┌─ Given data

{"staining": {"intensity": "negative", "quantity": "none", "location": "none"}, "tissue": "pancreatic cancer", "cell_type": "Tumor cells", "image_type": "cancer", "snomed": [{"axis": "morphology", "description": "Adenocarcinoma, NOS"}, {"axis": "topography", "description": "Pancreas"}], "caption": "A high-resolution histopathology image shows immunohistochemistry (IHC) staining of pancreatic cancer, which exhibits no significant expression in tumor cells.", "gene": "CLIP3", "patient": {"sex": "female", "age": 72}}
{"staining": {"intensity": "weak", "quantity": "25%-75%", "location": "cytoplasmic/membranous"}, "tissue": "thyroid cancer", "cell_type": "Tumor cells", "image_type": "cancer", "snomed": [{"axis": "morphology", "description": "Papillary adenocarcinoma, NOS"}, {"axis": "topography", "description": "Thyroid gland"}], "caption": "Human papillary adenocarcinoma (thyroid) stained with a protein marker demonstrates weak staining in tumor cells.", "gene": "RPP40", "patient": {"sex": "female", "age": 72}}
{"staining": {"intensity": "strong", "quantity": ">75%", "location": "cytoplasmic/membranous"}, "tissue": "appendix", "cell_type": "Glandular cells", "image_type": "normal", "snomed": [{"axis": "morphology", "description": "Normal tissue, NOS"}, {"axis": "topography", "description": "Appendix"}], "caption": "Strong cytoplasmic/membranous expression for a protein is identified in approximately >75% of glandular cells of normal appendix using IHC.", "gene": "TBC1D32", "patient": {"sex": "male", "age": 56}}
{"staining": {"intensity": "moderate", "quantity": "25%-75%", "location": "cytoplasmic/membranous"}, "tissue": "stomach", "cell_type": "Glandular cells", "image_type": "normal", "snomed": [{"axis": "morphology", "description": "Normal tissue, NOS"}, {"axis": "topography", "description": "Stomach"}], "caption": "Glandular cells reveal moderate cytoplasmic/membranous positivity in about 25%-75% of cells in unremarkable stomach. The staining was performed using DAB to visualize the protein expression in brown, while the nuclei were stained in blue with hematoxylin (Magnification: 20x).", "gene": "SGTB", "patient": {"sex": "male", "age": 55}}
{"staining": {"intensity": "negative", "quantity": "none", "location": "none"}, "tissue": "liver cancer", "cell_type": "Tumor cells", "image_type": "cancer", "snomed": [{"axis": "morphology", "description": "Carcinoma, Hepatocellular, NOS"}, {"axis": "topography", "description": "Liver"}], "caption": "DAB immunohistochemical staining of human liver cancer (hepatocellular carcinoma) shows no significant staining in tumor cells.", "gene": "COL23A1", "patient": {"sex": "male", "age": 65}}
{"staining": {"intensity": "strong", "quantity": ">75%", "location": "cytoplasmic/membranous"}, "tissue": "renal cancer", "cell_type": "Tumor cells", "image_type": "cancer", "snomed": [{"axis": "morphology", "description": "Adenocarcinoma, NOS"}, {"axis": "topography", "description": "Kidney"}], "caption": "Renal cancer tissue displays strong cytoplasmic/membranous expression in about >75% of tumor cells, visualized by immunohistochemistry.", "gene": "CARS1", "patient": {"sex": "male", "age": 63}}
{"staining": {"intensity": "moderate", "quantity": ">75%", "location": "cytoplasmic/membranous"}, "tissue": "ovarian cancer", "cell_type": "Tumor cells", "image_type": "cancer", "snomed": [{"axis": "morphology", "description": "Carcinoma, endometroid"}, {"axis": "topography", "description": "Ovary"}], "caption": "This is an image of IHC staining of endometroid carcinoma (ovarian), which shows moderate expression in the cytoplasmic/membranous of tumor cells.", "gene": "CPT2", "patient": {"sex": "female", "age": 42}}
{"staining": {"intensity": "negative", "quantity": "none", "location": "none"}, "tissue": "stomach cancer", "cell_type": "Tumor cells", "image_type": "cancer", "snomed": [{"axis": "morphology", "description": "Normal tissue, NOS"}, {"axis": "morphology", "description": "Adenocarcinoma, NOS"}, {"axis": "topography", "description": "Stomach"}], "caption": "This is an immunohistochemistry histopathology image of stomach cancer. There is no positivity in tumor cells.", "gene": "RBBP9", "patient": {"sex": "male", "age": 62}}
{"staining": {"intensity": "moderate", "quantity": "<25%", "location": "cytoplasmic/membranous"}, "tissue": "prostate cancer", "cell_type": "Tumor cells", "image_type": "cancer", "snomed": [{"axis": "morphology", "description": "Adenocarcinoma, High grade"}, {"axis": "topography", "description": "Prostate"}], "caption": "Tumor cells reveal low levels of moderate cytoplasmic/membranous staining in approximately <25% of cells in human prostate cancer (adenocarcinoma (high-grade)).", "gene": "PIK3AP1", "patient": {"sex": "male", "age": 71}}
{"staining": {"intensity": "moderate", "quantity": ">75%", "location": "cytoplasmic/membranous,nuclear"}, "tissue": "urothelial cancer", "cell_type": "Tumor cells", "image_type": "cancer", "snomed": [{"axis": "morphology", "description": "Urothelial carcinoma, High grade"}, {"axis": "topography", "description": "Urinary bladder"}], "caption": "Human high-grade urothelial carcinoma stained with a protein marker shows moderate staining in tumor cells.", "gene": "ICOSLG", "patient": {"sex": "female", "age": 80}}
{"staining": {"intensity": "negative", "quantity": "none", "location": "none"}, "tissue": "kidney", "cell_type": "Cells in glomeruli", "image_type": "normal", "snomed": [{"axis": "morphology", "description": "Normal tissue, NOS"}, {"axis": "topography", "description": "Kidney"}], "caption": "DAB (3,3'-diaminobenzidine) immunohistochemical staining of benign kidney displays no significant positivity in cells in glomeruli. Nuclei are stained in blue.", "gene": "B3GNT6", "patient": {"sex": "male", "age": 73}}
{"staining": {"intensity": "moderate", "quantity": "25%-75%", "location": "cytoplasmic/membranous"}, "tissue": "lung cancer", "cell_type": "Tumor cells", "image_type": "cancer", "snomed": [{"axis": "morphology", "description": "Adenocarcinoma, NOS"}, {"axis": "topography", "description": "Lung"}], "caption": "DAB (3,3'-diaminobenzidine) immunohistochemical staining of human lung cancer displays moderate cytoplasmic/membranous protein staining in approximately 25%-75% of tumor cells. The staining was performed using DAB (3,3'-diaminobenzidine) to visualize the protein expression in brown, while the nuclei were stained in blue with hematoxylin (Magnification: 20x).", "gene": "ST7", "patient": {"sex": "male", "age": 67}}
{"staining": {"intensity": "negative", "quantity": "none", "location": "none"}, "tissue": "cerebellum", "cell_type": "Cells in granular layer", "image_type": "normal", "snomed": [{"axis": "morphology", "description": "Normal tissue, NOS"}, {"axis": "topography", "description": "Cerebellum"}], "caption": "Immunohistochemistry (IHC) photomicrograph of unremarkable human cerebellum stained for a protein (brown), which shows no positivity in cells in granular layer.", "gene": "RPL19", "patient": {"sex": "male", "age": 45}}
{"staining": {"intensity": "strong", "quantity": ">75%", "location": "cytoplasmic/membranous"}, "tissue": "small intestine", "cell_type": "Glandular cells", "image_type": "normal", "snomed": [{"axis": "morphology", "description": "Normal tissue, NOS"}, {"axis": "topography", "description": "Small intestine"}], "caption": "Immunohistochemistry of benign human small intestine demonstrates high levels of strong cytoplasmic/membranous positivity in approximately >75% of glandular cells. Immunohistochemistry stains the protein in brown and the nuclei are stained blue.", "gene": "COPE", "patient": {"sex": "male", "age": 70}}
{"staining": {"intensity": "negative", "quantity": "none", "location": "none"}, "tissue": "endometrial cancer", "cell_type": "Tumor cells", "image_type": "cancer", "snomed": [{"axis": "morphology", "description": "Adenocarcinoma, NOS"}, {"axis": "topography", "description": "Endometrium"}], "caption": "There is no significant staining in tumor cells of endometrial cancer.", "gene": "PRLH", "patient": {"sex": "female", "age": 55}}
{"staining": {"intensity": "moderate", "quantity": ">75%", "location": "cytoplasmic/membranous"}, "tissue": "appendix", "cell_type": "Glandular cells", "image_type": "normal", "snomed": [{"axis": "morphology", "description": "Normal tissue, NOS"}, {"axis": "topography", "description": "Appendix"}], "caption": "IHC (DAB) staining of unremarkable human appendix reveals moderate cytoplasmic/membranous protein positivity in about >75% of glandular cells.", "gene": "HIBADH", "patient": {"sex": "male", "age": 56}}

└─

> Instructions to follow:
Would you please return all lines of the data that include the word "about"?

> Exercise output:
{"staining": {"intensity": "moderate", "quantity": "25%-75%", "location": "cytoplasmic/membranous"}, "tissue": "stomach", "cell_type": "Glandular cells", "image_type": "normal", "snomed": [{"axis": "morphology", "description": "Normal tissue, NOS"}, {"axis": "topography", "description": "Stomach"}], "caption": "Glandular cells reveal moderate cytoplasmic/membranous positivity in about 25%-75% of cells in unremarkable stomach. The staining was performed using DAB to visualize the protein expression in brown, while the nuclei were stained in blue with hematoxylin (Magnification: 20x).", "gene": "SGTB", "patient": {"sex": "male", "age": 55}}
{"staining": {"intensity": "strong", "quantity": ">75%", "location": "cytoplasmic/membranous"}, "tissue": "renal cancer", "cell_type": "Tumor cells", "image_type": "cancer", "snomed": [{"axis": "morphology", "description": "Adenocarcinoma, NOS"}, {"axis": "topography", "description": "Kidney"}], "caption": "Renal cancer tissue displays strong cytoplasmic/membranous expression in about >75% of tumor cells, visualized by immunohistochemistry.", "gene": "CARS1", "patient": {"sex": "male", "age": 63}}
{"staining": {"intensity": "moderate", "quantity": ">75%", "location": "cytoplasmic/membranous"}, "tissue": "appendix", "cell_type": "Glandular cells", "image_type": "normal", "snomed": [{"axis": "morphology", "description": "Normal tissue, NOS"}, {"axis": "topography", "description": "Appendix"}], "caption": "IHC (DAB) staining of unremarkable human appendix reveals moderate cytoplasmic/membranous protein positivity in about >75% of glandular cells.", "gene": "HIBADH", "patient": {"sex": "male", "age": 56}}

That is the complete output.